As cases related to the novel coronavirus continue to strain hospitals, doctors face difficult choices about rationing scarce medical resources like ventilators – choices that will likely determine who lives and who dies.
Several states’ policies tell providers to allocate scarce resources to those most likely to benefit. For example, Washington state recently adopted a policy that favors “the survival of young otherwise healthy patients more heavily than that of older, chronically debilitated patients.” Similar new guidelines have been issued in Massachusetts as well.
In several other states, existing policies that were developed in anticipation of an emergency – including pandemics – recommend rationing that prioritizes giving ventilators to otherwise healthy people who are most likely to benefit. The policies may be mandatory in some contexts, depending on state law, but are likely to be influential even when not required.
While seemingly sensible, policies that focus exclusively on saving as many lives as possible may miss something just as important about whose life is spared and whose is not.
As a scholar who studies the law and ethics of discrimination, I know that what matters morally and legally is not only the benefits and harms of a policy, but also who gets affected the most.
In this case, people with existing chronic illnesses or disabilities are most likely to be denied lifesaving treatment by state protocols on medical rationing.
Who gets the ventilator
The Americans With Disabilities Act, or ADA, is the main law that protects the disabled from discrimination. It applies to two types of discrimination: policies that explicitly exclude disabled people and policies that have the effect of excluding disabled people, even if unintentionally.

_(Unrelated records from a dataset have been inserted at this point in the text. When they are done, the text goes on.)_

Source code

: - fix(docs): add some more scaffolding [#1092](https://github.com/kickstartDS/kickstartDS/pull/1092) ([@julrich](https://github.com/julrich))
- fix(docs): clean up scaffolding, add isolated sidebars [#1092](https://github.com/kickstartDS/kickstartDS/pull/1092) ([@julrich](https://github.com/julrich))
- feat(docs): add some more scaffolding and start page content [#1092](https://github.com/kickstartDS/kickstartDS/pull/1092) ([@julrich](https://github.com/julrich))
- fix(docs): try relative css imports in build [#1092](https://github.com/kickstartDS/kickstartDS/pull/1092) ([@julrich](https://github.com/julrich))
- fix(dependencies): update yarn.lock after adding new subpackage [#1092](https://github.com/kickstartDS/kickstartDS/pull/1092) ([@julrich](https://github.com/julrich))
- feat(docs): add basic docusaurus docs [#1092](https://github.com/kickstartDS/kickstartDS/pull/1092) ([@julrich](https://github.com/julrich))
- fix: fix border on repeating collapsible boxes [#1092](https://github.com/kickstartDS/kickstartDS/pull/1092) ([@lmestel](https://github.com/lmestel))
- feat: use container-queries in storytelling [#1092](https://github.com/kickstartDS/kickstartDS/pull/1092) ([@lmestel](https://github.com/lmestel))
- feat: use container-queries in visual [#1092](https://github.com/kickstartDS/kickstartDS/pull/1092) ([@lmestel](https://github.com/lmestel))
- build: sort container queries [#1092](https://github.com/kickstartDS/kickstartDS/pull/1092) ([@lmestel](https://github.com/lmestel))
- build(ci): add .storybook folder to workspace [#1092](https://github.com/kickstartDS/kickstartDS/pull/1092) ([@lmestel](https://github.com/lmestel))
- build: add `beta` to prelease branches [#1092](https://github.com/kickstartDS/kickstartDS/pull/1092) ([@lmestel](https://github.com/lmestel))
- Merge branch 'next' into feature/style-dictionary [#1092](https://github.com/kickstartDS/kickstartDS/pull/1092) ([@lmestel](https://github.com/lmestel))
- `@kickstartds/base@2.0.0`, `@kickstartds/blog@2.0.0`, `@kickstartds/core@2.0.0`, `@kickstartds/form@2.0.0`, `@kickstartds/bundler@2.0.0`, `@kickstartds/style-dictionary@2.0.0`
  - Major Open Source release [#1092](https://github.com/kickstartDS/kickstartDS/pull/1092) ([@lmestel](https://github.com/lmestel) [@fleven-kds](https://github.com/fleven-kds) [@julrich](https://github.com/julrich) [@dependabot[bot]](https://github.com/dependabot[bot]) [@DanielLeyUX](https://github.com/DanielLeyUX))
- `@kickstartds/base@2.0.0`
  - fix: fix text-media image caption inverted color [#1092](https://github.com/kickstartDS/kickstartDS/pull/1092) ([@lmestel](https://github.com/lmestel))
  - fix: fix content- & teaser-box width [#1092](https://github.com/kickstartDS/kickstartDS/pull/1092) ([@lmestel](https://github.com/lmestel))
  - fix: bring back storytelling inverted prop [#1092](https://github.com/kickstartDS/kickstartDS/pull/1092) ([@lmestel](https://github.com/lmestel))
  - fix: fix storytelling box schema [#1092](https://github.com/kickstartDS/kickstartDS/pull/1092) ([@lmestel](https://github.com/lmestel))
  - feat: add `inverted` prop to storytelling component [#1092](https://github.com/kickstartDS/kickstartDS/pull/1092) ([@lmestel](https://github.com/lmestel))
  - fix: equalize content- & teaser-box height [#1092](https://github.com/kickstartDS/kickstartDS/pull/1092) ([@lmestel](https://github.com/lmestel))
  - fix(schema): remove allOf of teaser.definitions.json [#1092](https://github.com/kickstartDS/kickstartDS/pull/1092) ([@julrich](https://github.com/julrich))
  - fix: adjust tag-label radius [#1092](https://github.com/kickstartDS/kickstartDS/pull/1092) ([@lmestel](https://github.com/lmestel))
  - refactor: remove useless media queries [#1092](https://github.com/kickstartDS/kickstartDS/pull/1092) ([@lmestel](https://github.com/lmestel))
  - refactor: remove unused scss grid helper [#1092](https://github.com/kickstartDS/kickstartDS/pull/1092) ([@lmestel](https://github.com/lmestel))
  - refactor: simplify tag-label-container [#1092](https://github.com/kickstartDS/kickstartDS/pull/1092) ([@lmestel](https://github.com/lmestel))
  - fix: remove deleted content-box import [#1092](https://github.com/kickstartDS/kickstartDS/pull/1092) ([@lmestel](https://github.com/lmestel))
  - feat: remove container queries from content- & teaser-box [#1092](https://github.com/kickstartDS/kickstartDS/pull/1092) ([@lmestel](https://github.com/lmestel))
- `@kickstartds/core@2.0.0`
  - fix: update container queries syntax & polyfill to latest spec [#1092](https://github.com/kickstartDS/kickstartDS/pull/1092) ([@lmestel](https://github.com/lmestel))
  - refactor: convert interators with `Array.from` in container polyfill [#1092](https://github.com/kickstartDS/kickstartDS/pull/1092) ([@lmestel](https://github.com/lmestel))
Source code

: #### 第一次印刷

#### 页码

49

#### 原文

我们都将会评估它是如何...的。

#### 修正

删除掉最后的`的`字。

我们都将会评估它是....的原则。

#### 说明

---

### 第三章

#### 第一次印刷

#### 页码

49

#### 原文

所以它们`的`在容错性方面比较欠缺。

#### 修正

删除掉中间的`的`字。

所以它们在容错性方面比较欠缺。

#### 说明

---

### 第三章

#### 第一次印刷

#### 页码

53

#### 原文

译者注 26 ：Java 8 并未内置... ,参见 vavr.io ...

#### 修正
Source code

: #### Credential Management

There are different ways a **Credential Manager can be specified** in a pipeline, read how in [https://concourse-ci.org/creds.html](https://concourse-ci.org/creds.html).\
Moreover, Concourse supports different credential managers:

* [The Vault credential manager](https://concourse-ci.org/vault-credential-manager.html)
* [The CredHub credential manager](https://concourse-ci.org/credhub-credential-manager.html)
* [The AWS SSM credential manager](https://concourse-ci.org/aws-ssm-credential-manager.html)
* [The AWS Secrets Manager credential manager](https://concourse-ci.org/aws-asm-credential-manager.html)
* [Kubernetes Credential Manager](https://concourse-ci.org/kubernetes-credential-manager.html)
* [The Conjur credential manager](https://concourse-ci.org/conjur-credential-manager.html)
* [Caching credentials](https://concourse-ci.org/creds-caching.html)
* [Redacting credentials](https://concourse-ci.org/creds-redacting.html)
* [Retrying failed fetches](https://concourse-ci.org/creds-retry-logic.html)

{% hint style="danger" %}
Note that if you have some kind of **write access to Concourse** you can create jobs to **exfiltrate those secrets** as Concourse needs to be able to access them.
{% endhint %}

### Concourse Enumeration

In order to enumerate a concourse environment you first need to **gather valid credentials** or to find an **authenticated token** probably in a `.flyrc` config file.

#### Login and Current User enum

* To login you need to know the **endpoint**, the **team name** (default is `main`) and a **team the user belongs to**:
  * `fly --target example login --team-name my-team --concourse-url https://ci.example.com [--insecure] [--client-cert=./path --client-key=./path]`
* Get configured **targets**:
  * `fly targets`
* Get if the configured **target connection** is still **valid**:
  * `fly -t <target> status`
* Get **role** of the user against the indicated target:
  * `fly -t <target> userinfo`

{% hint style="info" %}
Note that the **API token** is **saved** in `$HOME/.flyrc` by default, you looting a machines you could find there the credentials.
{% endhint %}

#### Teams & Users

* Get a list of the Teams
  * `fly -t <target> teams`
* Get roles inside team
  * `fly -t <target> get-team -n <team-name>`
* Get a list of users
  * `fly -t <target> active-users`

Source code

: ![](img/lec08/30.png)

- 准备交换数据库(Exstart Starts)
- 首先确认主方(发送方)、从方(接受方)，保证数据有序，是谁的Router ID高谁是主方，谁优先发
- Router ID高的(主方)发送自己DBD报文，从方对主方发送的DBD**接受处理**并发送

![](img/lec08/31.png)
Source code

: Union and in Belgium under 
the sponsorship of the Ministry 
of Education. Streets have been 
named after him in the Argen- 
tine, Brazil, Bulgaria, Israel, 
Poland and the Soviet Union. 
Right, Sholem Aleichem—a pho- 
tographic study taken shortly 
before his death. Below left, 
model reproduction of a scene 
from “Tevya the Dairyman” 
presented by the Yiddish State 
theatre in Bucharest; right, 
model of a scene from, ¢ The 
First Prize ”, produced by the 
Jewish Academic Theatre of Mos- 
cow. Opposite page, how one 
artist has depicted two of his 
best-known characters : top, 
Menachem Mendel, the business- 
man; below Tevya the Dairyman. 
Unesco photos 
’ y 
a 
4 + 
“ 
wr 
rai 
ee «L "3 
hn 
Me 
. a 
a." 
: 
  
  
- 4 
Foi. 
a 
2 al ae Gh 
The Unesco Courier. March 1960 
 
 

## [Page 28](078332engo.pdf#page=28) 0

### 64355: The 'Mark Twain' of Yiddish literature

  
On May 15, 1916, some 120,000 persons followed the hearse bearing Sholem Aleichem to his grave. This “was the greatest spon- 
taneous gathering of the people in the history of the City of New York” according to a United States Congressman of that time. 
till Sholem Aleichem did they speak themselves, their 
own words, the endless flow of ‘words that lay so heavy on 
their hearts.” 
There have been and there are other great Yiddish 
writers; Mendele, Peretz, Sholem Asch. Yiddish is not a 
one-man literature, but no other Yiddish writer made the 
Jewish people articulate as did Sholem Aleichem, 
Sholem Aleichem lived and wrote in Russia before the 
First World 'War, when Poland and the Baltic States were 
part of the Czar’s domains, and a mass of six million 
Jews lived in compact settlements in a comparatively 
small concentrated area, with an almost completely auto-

For example, the state of Alabama had a policy adopted in 2010 which explicitly excluded people with intellectual disabilities, stating that “persons with severe mental retardation, advanced dementia or severe traumatic brain injury” will not be given ventilators in the event of scarcity.
Disability rights groups filed a complaint about this with the Office of Civil Rights at the Department of Health and Human Services, which on April 8, 2020 determined that the policy should not be used and the guideline has been withdrawn as a result.
But just because policies don’t explicitly single out people with disabilities does not mean that they won’t have the effect of excluding people with disabilities from lifesaving care.
Many state policies direct that when medical supplies are scarce, they should go to the people who are most likely to survive. For example, New York’s ventilator allocation guidelines, which were set up in 2015 in anticipation of a potential influenza pandemic, state that ventilators should be given to patients who are “deemed most likely to survive with ventilator therapy.”
Indeed, doing so will save the most lives. But this policy will mean that people with chronic health conditions or disabilities will have a very hard time getting ventilators if their underlying conditions give them less of a chance of survival.
This leads to the question of whether it is fair for individuals with disabilities to have a lesser chance of getting lifesaving medical treatment, even though there are laws that ensure equality of access for them.
To be sure, not all people with disabilities will be affected by this kind of policy. Someone who is blind and has no other underlying condition may have the same likelihood of survival as someone who is not. But people with many types of disabilities, especially those that compromise their lungs or other organs, will suffer more than others.
What the law says
When Congress passed the ADA, it stated categorically that disabled people have been excluded from all aspects of society, including employment, housing, education, transportation, voting and others, in ways that were both “outright intentional exclusion” and also the result of neglect. In that regard, Congress specifically discussed the difficulty that people with disabilities experience in gaining access to health services.
The ADA requires states and hospitals to take affirmative steps to level the playing field so that disabled people are treated equally. For example, the ADA requires architectural changes such as ramps so that people can get into buildings; it also requires organizations to modify the way they provide their services. However, the ADA only requires these steps if doing so is “reasonable,” a term that is defined differently by courts in different situations.
In this new and difficult context in which lifesaving ventilators are scarce, the task, then, is to determine what is reasonable.
On the one hand, more lives will be saved by a policy that gives priority to patients who are most likely to survive. On the other, this same policy will mean that the disabled will be overrepresented among those who do not get ventilators.
Both facts about the policy are important, as Kate Nicholson, a disability rights attorney formerly with the U.S. Department of Justice, and I argue in a new paper. In this paper, we explain that state policies that prioritize saving the most lives don’t consider who bears the brunt of the loss of life. Some groups, as a result, suffer more than others.
How can we be fair?
As new projections for deaths and hospitalizations are shifting, it may be that for now we can avoid difficult choices, as there may be enough ventilators to go around.
But questions regarding who gets lifesaving treatment may well recur if this virus returns or a new one surfaces. So it is critically important to think seriously about what a “reasonable” balance is between saving the most lives and making sure that this loss of life isn’t mostly felt by people with disabilities and others who are already socially disadvantaged. That balance must not compound discrimination on disadvantage, as civil rights protections prohibit.
Kate Nicholson, a civil rights and disability rights attorney and advocate, contributed to this piece.